■ Task to complete ■
Using the listing below, copy exactly the lines from the one containing "[337,485,401,499] VERSION ->" to the one containing "[476,388,648,404] scripts/0.1_make.jl ->", both lines included, and no others.

■ Recorded data ■
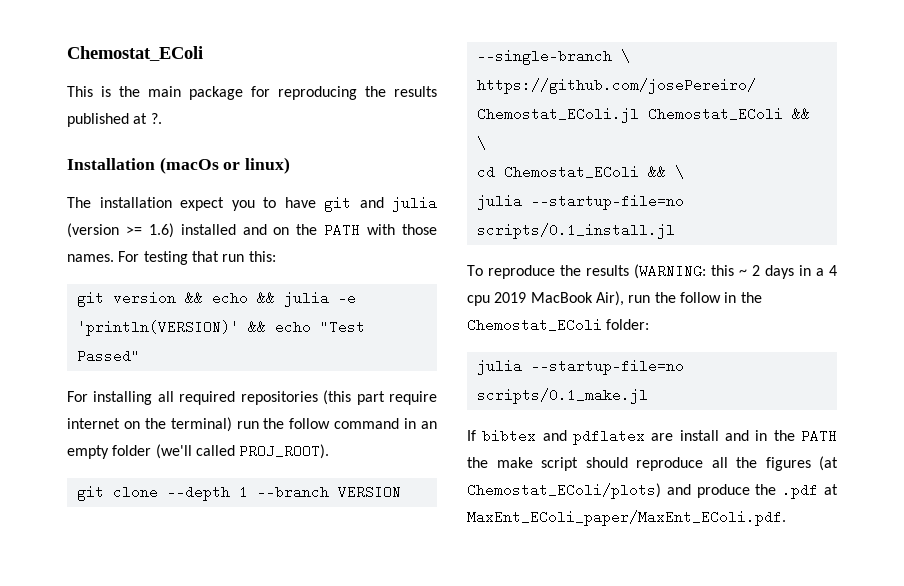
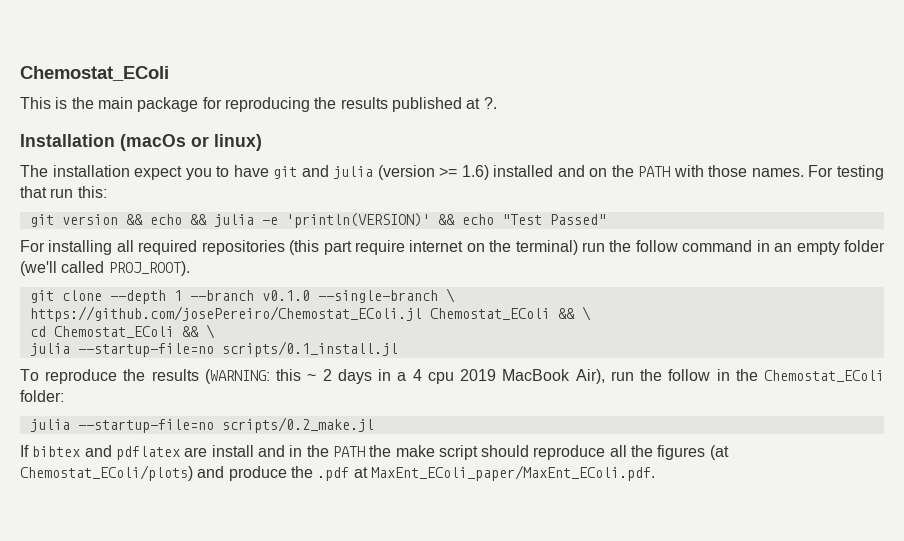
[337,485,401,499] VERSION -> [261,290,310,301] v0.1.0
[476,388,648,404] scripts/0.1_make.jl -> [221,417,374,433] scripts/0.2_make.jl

--

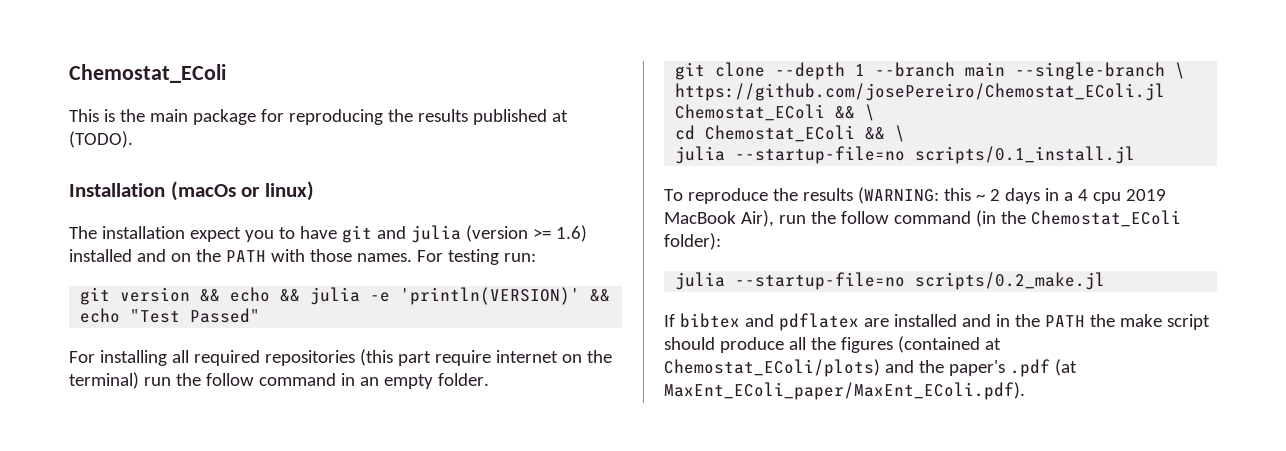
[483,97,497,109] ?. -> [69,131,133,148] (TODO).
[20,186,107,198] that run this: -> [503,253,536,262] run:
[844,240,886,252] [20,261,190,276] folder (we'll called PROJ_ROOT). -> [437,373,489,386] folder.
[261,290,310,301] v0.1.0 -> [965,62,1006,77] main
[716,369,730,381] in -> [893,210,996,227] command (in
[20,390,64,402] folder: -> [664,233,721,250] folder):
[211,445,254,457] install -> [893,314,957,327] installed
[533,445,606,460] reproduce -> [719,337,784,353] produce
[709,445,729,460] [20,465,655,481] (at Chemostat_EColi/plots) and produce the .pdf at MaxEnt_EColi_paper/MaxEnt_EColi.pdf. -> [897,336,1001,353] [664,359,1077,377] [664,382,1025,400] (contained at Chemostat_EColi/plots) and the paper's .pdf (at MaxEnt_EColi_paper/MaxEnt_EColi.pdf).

■ Task response ■
[337,485,401,499] VERSION -> [261,290,310,301] v0.1.0
[476,388,648,404] scripts/0.1_make.jl -> [221,417,374,433] scripts/0.2_make.jl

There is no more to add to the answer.